TASK DATA Start Marker

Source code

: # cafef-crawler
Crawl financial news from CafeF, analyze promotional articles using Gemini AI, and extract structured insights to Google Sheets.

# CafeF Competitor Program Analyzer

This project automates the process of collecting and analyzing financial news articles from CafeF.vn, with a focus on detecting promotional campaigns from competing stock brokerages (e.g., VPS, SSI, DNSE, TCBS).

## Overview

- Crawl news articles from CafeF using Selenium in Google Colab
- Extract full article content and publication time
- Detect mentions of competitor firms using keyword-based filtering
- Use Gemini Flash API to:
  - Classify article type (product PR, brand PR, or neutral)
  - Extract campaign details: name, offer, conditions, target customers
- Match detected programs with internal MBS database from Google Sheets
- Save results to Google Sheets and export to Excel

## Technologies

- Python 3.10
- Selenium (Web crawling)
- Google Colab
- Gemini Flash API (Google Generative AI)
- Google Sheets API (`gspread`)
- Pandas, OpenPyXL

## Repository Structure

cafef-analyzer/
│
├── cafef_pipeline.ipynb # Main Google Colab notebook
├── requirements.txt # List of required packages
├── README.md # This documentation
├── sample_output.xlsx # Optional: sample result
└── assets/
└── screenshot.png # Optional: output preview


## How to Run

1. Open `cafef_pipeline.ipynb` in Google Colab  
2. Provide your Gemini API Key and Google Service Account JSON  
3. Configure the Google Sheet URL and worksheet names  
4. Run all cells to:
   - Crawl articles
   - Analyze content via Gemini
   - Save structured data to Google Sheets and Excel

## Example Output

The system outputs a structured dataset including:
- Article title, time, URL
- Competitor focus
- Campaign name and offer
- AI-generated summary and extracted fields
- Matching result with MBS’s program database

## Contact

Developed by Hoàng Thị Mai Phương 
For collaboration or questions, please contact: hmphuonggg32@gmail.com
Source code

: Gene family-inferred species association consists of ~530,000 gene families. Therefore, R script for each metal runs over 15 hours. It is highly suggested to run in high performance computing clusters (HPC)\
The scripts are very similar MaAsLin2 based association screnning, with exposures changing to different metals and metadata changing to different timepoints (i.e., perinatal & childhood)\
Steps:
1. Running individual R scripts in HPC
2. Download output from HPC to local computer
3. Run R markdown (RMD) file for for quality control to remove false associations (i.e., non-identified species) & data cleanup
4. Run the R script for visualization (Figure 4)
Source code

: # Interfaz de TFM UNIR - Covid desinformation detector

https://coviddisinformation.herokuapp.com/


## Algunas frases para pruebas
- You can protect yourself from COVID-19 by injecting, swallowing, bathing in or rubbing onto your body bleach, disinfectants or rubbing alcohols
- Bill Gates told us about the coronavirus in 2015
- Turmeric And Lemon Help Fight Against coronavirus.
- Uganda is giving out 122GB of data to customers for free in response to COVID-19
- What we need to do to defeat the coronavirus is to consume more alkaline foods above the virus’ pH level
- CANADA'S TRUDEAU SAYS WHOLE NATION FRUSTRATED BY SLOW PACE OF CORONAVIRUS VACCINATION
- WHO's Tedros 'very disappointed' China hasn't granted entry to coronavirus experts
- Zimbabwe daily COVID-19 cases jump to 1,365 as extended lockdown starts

TASK DATA End Marker

__WORK INSTRUCTION__. Every line in the records above that holds "species" counts once; state the total and nothing else.

__OUTPUT FOR THIS TASK__. 2